Set exercise:
Rewrite all of the lines below, replacing "window blind" with "curtain" and changing nothing else. Leave the pictures out of your answer.

Supplied data:
════════════════════

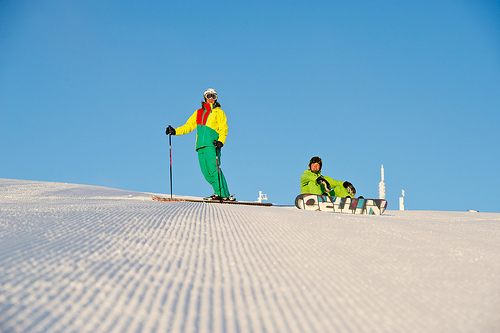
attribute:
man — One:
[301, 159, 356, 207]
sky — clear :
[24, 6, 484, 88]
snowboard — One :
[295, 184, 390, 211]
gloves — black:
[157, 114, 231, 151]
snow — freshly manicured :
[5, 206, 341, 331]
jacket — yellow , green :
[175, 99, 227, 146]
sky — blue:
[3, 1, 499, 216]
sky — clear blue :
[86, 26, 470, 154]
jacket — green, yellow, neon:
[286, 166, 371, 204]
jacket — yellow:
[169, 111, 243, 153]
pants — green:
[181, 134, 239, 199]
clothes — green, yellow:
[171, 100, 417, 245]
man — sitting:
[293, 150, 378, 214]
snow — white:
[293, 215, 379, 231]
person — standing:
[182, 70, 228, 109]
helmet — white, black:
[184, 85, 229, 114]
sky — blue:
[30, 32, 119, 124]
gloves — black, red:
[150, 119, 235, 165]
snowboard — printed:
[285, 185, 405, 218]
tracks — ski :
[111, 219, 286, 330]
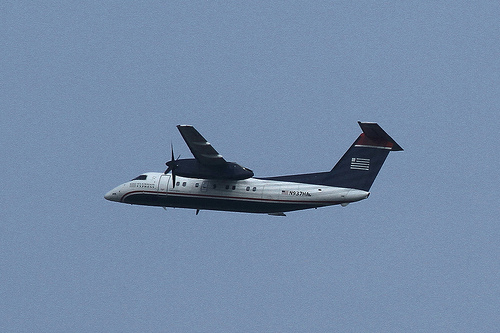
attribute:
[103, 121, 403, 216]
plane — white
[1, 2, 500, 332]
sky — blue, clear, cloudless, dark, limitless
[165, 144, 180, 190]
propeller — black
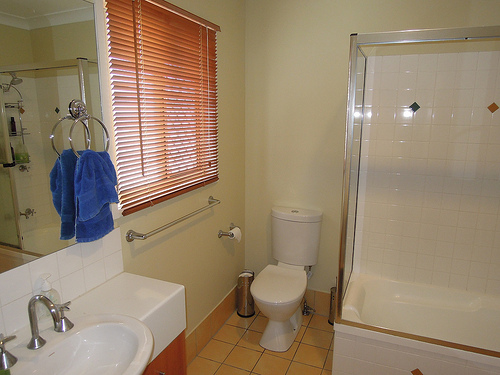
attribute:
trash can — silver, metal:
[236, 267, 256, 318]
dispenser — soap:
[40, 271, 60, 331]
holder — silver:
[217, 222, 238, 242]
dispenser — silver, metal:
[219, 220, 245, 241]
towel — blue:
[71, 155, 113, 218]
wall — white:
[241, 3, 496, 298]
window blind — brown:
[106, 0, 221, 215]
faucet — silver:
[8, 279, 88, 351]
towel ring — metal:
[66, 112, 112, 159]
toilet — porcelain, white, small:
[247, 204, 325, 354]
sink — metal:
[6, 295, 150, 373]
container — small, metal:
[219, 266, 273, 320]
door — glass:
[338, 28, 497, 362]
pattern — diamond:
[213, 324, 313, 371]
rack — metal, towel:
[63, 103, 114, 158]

════════════════════

Full answer:
attribute:
man — One:
[301, 159, 356, 207]
sky — clear :
[24, 6, 484, 88]
snowboard — One :
[295, 184, 390, 211]
gloves — black:
[157, 114, 231, 151]
snow — freshly manicured :
[5, 206, 341, 331]
jacket — yellow , green :
[175, 99, 227, 146]
sky — blue:
[3, 1, 499, 216]
sky — clear blue :
[86, 26, 470, 154]
jacket — green, yellow, neon:
[286, 166, 371, 204]
jacket — yellow:
[169, 111, 243, 153]
pants — green:
[181, 134, 239, 199]
clothes — green, yellow:
[171, 100, 417, 245]
man — sitting:
[293, 150, 378, 214]
snow — white:
[293, 215, 379, 231]
person — standing:
[182, 70, 228, 109]
helmet — white, black:
[184, 85, 229, 114]
sky — blue:
[30, 32, 119, 124]
gloves — black, red:
[150, 119, 235, 165]
snowboard — printed:
[285, 185, 405, 218]
tracks — ski :
[111, 219, 286, 330]
attribute:
[103, 121, 403, 216]
plane — white
[1, 2, 500, 332]
sky — blue, clear, cloudless, dark, limitless
[165, 144, 180, 190]
propeller — black
attribute:
trash can — silver, metal:
[236, 267, 256, 318]
dispenser — soap:
[40, 271, 60, 331]
holder — silver:
[217, 222, 238, 242]
dispenser — silver, metal:
[219, 220, 245, 241]
towel — blue:
[71, 155, 113, 218]
wall — white:
[241, 3, 496, 298]
curtain — brown:
[106, 0, 221, 215]
faucet — silver:
[8, 279, 88, 351]
towel ring — metal:
[66, 112, 112, 159]
toilet — porcelain, white, small:
[247, 204, 325, 354]
sink — metal:
[6, 295, 150, 373]
container — small, metal:
[219, 266, 273, 320]
door — glass:
[338, 28, 497, 362]
pattern — diamond:
[213, 324, 313, 371]
rack — metal, towel:
[63, 103, 114, 158]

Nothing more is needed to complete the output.